圣王之兵,有征无战,又无许多诡计者,非是迂阔。是他师出以正,仁义素孚于人心,行阵整肃,号令严明,兵士奋勇效死,敌人望而畏服。又吾之所以征之者,非欲杀彼之民,乃诛其害民者,彼民岂肯愿与我战?此一个天地生物之心,无物我彼此之间,远近华夷,莫不感戴。岂真若宋襄于泓之战,迂愚无道,反辱身败师乎?孙子曰:“兵,诡道也。”谓“诡”则不可,用“奇”则有之。或仓卒用师,或敌人强盛,有不得不用奇者。终是用奇,必有杀伤之患,非圣人心也。
但恩信不及,所以制服其势者,不得不如此。所以杀其人不若制其势,制其势不若服其心。
古之圣王,心同天地,其生物之心,敌国皆知之。虽或诛暴救乱,不得已而兴师,彼之人民皆心服,谁肯与我为敌?此是个大兵法,人不识,只有孟子识得透。
黄石公《素书》,始终只是一个私。或曰:《素书》先说“道德仁义礼”,如何谓之私?曰:道德仁义礼,非私。石公以私见窥之,私意用之,故私。然所窥所用,非真道德仁义礼也。
兵者,圣人不得已而用之,为诛暴禁乱、吊民伐罪而设。主之须是仁义之人,智勇可用于暂时,亦利害相半。
兵以仁义为本,当先严纪律,设谋制胜在后。
兵虽主之以仁义,亦须法律谋议具全,方可用。
兵虽曰“威克厥爱”,然爱行乎其中。不知此,则必有败亡之祸,无以全其生。故仁义之兵愈严。
兵法言“须使兵士畏将,过于畏敌”。
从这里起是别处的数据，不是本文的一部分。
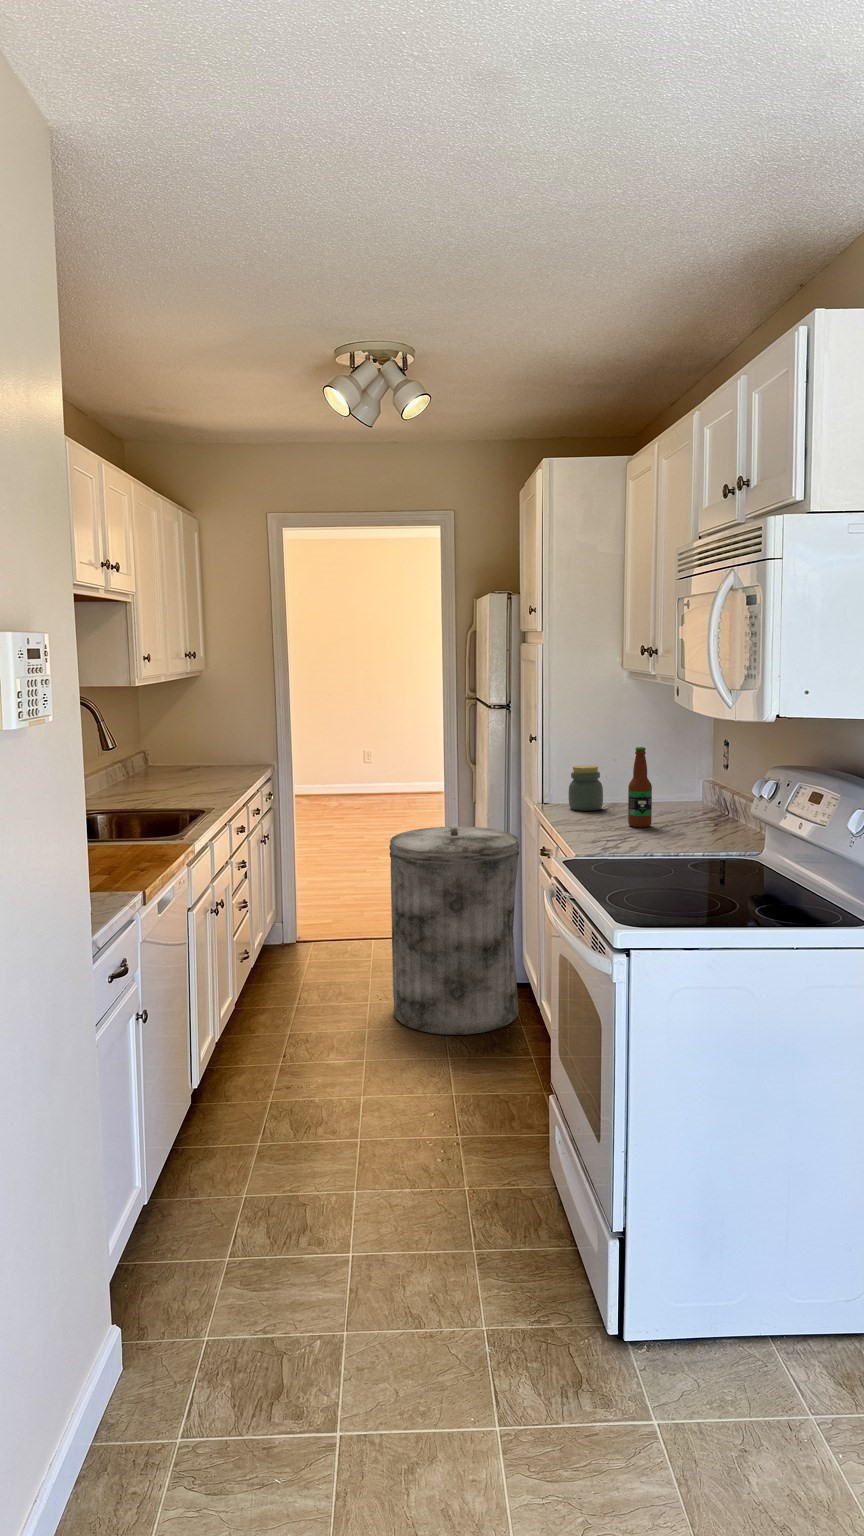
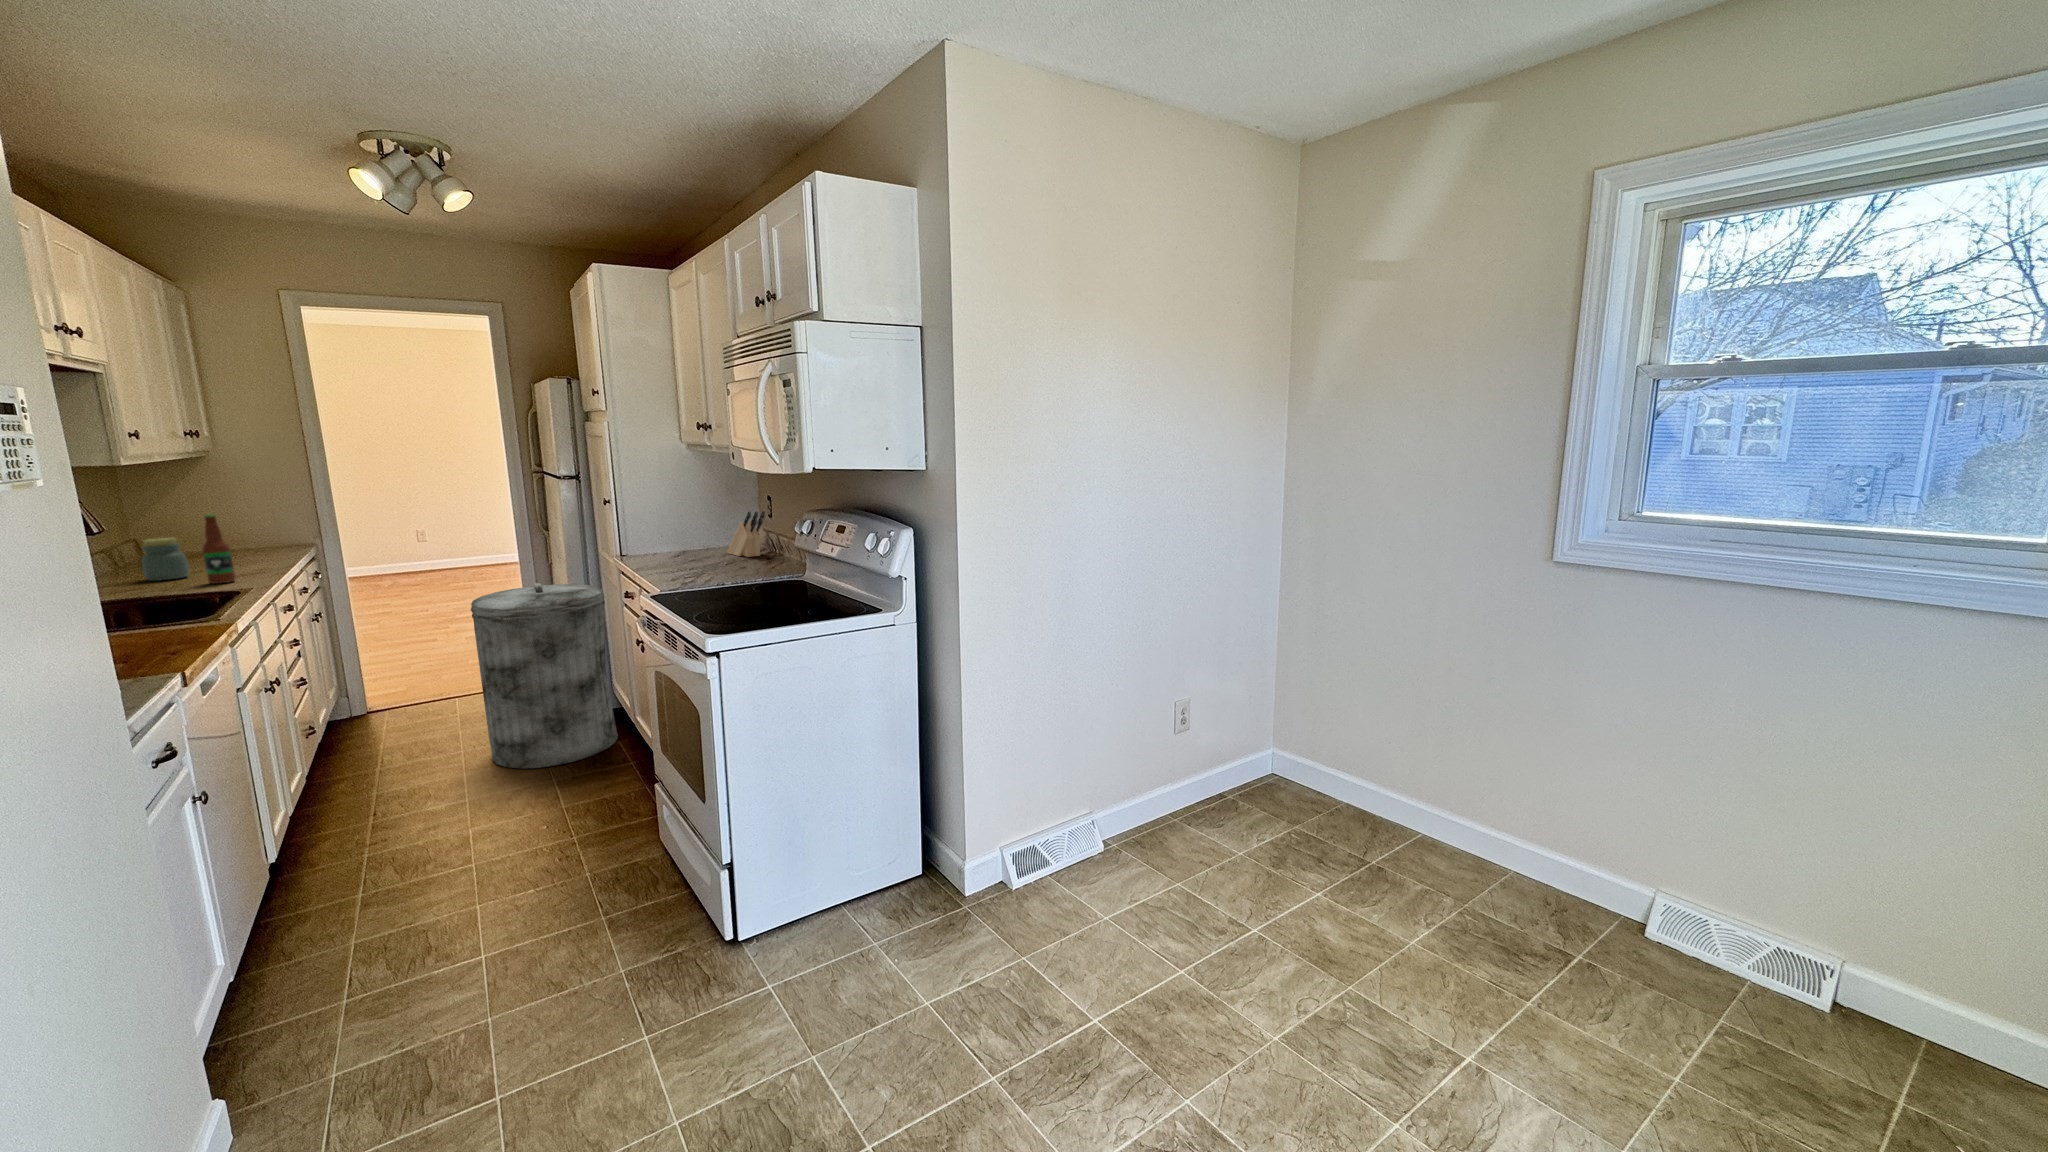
bottle: present [628,747,652,827] -> present [202,515,236,584]
knife block: none [661,758,713,817] -> present [727,511,765,557]
jar: present [569,765,603,811] -> present [142,538,189,581]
此言虽是,亦偏。须更使“爱将如爱父兄”也。然此是说家计事,须使敌人亦知畏爱方好。问:羊、陆何如?曰:羊祜是私意,故程子以为敌国相倾之谋。问:圣贤如何?曰:圣贤兵以义动,自不用许多机阱。所谋者,欲其归于义也,非私也。
若朝廷君相不得其人,虽有善战之才,不可为之战也。虽使战胜,终必败亡。
以寡击众者,只是这边谋议定,那边谋议不定;这边人心奋勇,那边人心懈惰;这边队伍整,那边队伍乱。再无别法。
天下事,不善处置,则小变成大。邓茂七、叶宗留、黄萧养,若当初处置得宜,一县尉足以制之。及发也,苟得其人,郡兵足以制之。及其猖獗,费伤许多兵力。若王道既行,仁义既兴,则民安物阜,贤能在位,百邪俱息,自无此等事。以此思之,王道不行,太平难致。汉、唐、宋仅得小康,下此皆危亡之国也。故非陈胜能起兵,秦自起也;非黄巾能为乱,汉自乱也;非黄巢能为乱,唐自乱也;非红巾能为乱,元自乱也。